REQUIRED ACTION ▸ Pull each line containing "Numbers" from the data.

Stored data entries ▸

* * * *

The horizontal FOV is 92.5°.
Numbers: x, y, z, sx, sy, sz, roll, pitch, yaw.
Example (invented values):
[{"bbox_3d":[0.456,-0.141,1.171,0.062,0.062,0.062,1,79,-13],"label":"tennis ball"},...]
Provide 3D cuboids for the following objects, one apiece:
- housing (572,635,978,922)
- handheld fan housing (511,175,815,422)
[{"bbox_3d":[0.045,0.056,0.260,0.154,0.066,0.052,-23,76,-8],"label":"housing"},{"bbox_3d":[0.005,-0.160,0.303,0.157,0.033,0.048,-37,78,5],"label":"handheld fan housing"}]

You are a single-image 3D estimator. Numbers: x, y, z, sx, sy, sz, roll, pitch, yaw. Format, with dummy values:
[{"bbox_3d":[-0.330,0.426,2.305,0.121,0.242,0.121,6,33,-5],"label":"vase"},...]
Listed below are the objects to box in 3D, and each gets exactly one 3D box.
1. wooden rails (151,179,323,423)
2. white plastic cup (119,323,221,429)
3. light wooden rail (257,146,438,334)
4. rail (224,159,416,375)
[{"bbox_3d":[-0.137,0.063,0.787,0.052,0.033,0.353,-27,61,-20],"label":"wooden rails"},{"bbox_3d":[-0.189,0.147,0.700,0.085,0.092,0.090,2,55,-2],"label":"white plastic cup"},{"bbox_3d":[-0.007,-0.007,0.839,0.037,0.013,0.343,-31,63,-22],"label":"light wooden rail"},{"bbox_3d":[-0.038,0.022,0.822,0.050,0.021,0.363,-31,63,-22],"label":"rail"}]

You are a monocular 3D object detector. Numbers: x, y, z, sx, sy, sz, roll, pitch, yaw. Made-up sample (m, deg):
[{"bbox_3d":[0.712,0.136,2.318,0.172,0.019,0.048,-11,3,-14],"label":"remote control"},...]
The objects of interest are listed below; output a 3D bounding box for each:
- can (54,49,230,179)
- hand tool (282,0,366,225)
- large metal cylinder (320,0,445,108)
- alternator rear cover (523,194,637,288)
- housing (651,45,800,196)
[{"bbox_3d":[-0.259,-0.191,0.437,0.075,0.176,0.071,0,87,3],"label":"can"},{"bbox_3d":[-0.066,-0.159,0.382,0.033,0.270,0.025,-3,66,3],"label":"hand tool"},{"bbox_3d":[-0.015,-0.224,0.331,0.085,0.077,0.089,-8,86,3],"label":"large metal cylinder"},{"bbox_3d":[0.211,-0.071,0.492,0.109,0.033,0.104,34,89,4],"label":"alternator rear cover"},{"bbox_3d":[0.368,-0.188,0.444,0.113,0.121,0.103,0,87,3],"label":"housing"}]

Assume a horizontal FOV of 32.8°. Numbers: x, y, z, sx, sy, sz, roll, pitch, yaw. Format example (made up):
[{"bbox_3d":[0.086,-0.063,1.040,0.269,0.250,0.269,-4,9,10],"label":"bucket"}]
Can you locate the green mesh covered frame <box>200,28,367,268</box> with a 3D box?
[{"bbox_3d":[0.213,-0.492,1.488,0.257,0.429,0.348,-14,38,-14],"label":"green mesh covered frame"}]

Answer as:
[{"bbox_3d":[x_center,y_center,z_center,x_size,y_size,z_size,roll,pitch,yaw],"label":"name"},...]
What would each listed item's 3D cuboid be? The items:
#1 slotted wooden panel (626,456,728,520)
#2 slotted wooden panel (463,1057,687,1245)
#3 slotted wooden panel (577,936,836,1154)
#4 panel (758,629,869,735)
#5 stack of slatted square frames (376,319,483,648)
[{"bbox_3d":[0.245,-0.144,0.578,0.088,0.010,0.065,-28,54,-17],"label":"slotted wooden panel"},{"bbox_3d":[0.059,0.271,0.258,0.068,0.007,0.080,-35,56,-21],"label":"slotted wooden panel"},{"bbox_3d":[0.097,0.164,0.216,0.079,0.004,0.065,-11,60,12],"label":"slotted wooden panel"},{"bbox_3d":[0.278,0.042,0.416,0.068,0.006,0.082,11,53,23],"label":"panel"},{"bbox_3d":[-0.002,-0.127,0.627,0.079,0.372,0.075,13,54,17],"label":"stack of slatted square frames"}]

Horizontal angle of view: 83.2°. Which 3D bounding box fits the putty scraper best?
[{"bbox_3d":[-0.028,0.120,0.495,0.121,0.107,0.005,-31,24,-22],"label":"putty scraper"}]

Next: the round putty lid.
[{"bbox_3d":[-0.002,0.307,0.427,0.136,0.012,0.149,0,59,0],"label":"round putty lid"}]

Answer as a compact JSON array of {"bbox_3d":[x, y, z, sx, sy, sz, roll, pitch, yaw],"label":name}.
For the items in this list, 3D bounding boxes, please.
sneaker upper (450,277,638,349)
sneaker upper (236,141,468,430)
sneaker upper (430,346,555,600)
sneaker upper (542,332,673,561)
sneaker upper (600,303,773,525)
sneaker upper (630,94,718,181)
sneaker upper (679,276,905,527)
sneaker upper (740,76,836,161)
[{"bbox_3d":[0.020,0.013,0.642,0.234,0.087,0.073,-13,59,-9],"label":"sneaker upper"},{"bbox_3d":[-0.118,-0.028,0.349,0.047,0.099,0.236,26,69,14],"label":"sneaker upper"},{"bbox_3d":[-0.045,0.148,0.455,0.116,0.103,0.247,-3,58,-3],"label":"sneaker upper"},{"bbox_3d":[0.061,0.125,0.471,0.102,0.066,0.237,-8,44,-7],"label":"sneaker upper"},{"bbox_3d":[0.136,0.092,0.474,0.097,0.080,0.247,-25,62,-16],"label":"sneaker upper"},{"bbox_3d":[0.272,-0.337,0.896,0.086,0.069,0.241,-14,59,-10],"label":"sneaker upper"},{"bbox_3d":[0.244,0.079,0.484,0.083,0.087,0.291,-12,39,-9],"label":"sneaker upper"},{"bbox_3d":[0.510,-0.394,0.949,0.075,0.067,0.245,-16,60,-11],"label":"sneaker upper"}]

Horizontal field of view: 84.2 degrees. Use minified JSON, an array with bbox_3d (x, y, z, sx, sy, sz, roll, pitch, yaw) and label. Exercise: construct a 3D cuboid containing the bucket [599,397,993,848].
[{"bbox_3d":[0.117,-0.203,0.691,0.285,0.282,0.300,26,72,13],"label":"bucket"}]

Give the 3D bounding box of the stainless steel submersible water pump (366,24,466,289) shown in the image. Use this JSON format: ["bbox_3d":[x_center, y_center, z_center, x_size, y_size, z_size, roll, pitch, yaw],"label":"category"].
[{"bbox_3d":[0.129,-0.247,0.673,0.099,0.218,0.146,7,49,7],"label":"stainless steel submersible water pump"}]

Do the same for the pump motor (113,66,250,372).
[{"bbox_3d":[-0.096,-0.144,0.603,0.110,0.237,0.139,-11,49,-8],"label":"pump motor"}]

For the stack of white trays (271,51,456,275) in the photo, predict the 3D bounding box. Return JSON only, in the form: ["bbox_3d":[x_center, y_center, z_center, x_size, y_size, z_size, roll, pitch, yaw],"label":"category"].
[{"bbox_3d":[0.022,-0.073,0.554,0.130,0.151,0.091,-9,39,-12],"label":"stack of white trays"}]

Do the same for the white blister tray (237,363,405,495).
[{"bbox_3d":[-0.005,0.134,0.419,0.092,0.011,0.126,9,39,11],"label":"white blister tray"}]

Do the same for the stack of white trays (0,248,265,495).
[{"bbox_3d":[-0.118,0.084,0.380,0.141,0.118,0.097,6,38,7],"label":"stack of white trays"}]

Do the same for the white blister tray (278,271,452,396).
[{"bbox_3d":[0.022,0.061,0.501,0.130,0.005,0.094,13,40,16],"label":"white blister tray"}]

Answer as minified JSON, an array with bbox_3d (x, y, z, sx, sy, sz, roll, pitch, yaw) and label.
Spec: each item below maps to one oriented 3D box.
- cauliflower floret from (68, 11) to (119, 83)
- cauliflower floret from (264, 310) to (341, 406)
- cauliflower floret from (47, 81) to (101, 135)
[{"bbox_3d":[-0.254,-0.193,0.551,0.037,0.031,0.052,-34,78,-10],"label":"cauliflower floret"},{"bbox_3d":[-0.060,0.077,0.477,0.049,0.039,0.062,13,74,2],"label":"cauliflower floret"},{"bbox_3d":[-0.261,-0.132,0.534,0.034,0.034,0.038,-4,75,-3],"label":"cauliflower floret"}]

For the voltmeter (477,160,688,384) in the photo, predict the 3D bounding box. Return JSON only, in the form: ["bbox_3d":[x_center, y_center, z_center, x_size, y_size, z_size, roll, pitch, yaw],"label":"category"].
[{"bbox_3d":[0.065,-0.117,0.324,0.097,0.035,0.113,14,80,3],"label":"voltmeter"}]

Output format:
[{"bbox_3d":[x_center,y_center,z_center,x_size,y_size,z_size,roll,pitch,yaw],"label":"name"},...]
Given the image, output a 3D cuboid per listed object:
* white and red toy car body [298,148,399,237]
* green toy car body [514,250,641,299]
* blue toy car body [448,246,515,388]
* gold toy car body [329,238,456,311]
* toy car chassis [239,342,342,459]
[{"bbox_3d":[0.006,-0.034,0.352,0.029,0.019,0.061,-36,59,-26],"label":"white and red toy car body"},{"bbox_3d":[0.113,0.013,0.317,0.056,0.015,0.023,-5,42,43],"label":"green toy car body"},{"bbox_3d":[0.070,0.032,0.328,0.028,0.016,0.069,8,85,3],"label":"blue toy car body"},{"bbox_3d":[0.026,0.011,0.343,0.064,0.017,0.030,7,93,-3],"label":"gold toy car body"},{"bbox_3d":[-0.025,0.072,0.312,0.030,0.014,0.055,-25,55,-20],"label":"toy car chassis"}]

* * * *

EXERCISE OUTPUT ▸
Numbers: x, y, z, sx, sy, sz, roll, pitch, yaw.
You are a single-image 3D estimator. Numbers: x, y, z, sx, sy, sz, roll, pitch, yaw. Format, with dummy values:
You are a monocular 3D object detector. Numbers: x, y, z, sx, sy, sz, roll, pitch, yaw. Made-up sample (m, deg):
Assume a horizontal FOV of 32.8°. Numbers: x, y, z, sx, sy, sz, roll, pitch, yaw. Format example (made up):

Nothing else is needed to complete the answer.